*** Passage shown

Saturday, May 27, 2017

Bernstein: Trump, trade, and Germany [feedly]

Trump, trade, and Germany
http://jaredbernsteinblog.com/trump_trade_germany/

So, at a meeting in Brussels yesterday, President Trump appears to have told leaders of the European Union that "the Germans are bad, very bad." I'll let those with foreign diplomatic chops figure out how to clean that up—and good luck: When I plug the Spiegel Online headline—"Die Deutschen sind böse, sehr böse"—into Google translator, it spits back: "The Germans are evil, very evil."

I'll handle the economics, which actually are interesting. When Trump talks about trade, he sometimes gets a piece of it right, and it's often a piece about which establishment politicians and the economists that support them are in denial: Germany's trade surplus of over 8 percent of GDP really is a problem for the other countries with whom they trade.

That's not just my view. Both Ben Bernanke and more recently, Lord Mervyn King, former governor of the Central Bank of England, have expressed serious concerns about the impact of Germany's large trade surplus on other countries.

But here are two things that I'm sure Trump misunderstands. First, Germany is not manipulating its currency to build its surplus. Instead, it's the single currency of the Eurozone that's the culprit. Germany is the economic powerhouse of the region, with stronger growth and production practices than its Eurozone partners. Thus, if it's currency could float, it would surely appreciate, but it can't, so its goods are underpriced in export markets relative to those countries' exports.

Second, as I'll get to in a moment, it's not clear what Germany should do about it.

******

Work to complete:
(1) Write out the part of the post on Trump, trade, and Germany starting at "So, at a meeting" and ending at "whom they trade.".
(2) In the post on Trump, trade, and Germany, how large is Germany's trade surplus said to be?

*** Dataset entries

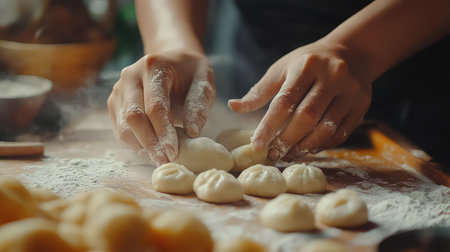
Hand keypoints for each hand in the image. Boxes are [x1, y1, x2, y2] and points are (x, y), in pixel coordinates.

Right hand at [107, 50, 214, 164]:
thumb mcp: (204, 82)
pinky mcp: (114, 103)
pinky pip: (120, 130)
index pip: (154, 105)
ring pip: (123, 127)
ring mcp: (118, 89)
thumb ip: (199, 105)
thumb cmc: (190, 73)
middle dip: (150, 143)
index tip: (174, 152)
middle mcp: (130, 76)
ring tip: (161, 159)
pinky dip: (135, 144)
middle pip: (133, 117)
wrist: (172, 61)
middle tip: (166, 161)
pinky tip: (152, 151)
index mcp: (153, 66)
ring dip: (141, 147)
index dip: (163, 131)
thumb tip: (192, 133)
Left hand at [228, 41, 371, 161]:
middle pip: (306, 117)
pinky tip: (307, 149)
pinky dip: (322, 145)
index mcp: (307, 65)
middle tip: (273, 155)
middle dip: (286, 140)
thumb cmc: (307, 63)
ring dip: (304, 147)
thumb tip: (233, 106)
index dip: (269, 126)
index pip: (285, 101)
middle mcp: (332, 76)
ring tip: (288, 155)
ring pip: (326, 128)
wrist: (350, 53)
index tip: (257, 145)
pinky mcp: (362, 104)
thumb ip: (259, 91)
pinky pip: (341, 133)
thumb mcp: (282, 69)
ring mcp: (351, 91)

******

Results of the tasks:
(1)
So, at a meeting in Brussels yesterday, President Trump appears to have told leaders of the European Union that "the Germans are bad, very bad." I'll let those with foreign diplomatic chops figure out how to clean that up—and good luck: When I plug the Spiegel Online headline—"Die Deutschen sind böse, sehr böse"—into Google translator, it spits back: "The Germans are evil, very evil."

I'll handle the economics, which actually are interesting. When Trump talks about trade, he sometimes gets a piece of it right, and it's often a piece about which establishment politicians and the economists that support them are in denial: Germany's trade surplus of over 8 percent of GDP really is a problem for the other countries with whom they trade.

(2) Over 8 percent of GDP.